Lack of functional and suitable partnerships
Improving InfraTech adoption requires changes in practice and more industry-level partnerships.
The current top-down planning processes and restrictive procurement arrangements that are typical of the infrastructure sector leave little room for process innovations or for flexibility in the architecture of a program or project. Procurement of technologies may require a process that is more collaborative and outcome-based than the processes typically used. Contracts today are also often disconnected and highly specific, which can prohibit collaboration and lessen opportunities to maximise outcomes. An alternative, outcomes-based contracting approach may be able to deliver much more.
Many capabilities needed in the application of technology may be best acquired through partnerships with technology companies, given in-house development can be risky and costly, and outsourcing can maximise positive externalities. However, corporate development and partnership functions in large infrastructure companies typically focus more on the existing value chain of engineering, building materials, and the like, as they do not have exposure to emerging technology companies. Infrastructure companies should build their technology ecosystems, as CLP Connect and Sidewalk have done.
Public-private partnership is key to thriving in the application of technology in many sectors, says CEO of Intel Pat Gelsinger. Given the fast-moving pace of technology and the comparative disadvantage of the government in keeping up with technology movements, PPP is a great tool. However, PPPs are still seen as a tool for infrastructure and their use is not well understood in the tech context. There is a need for more dialogue and for PPP models to be designed for digital infrastructure and technology.

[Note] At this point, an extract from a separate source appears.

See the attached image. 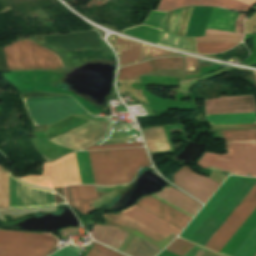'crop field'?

Finally, the complicated and conventional nature of the construction and infrastructure ecosystems makes it hard to promote change and innovative solutions. The information costs of doing so should be lowered. Information tools should be adopted to help increase strategic sponsorship for technology – it’s not just about project delivery; the bigger digital transformation and capability framework of the company can be positively transformed.
To remove blockers to InfraTech adoption, here are a few strategies:
- Develop the value framework and case. Make the benefits and business cases clear for the decisionmakers by demonstrating what, why, and how InfraTech can improve outcomes. This is the first step.
- Better allocate risk and return through improved procurement approaches, funding models, and financial structures. This helps ensure all stakeholders are aligned and each party is incentivised.
- Develop better collaboration and an ecosystem. Innovation and technology applications require partnership because these activities are highly specialised. No one person or entity holds the key to success, and success will never be achieved if working in silos and measuring against past ways of working.